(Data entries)
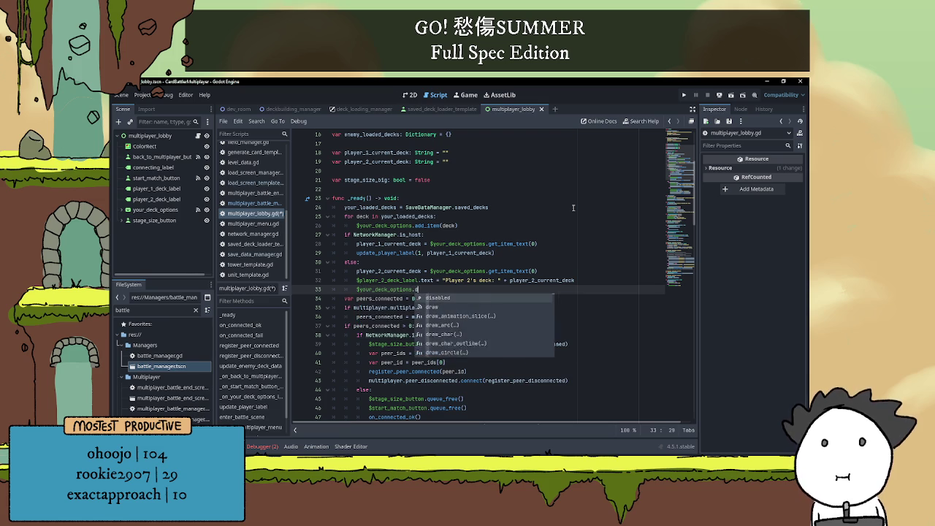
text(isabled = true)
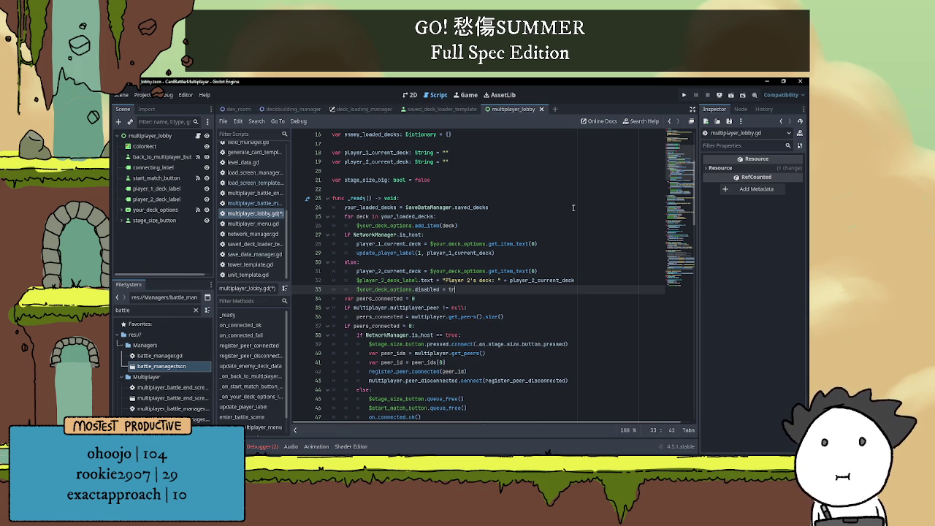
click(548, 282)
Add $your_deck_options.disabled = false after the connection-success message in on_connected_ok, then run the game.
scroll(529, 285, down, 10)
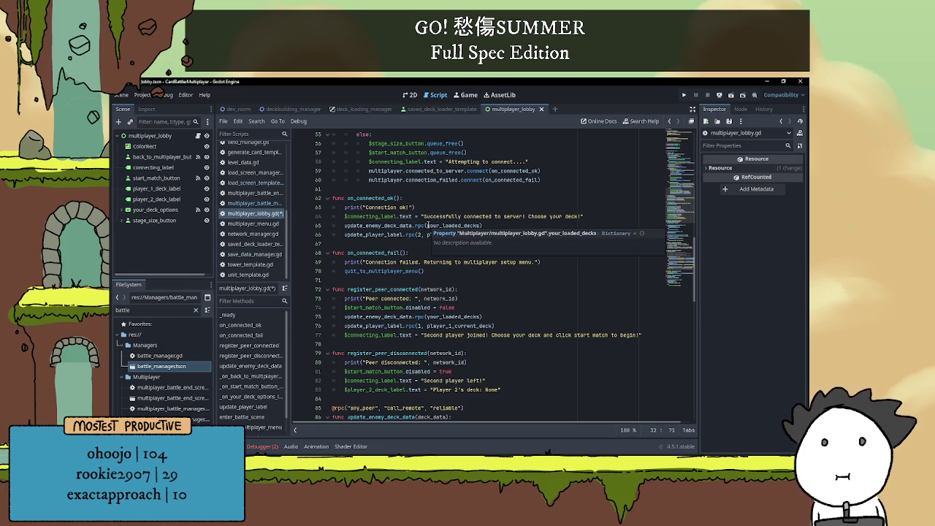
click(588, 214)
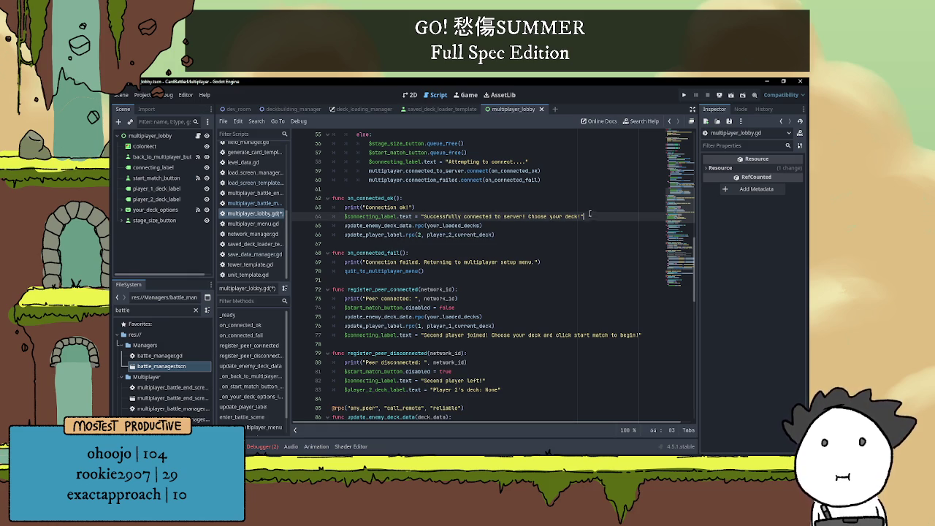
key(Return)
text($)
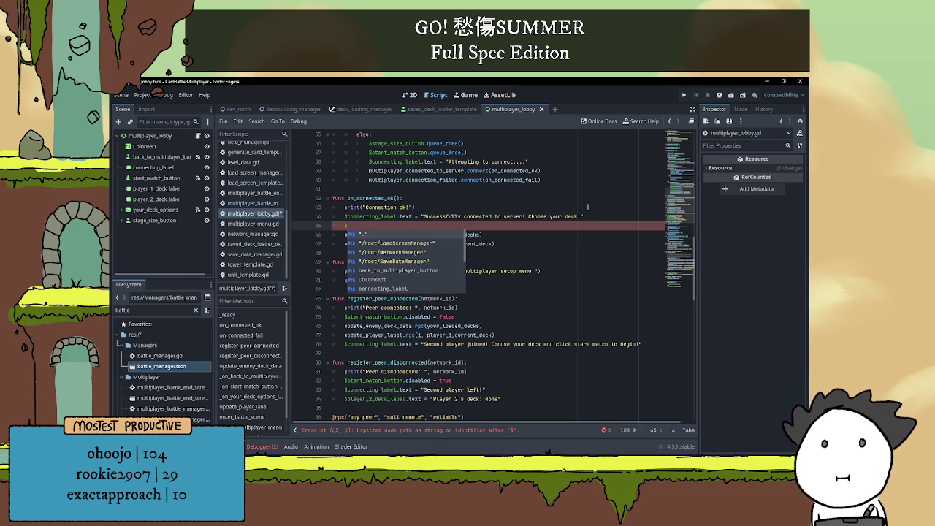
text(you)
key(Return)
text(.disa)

What needs to be done: A faithful copy of every entry is needed, omitting each image.

Task answer:
text(isabled = true)
click(548, 282)
Add $your_deck_options.disabled = false after the connection-success message in on_connected_ok, then run the game.
scroll(529, 285, down, 10)
click(588, 214)
key(Return)
text($)
text(you)
key(Return)
text(.disa)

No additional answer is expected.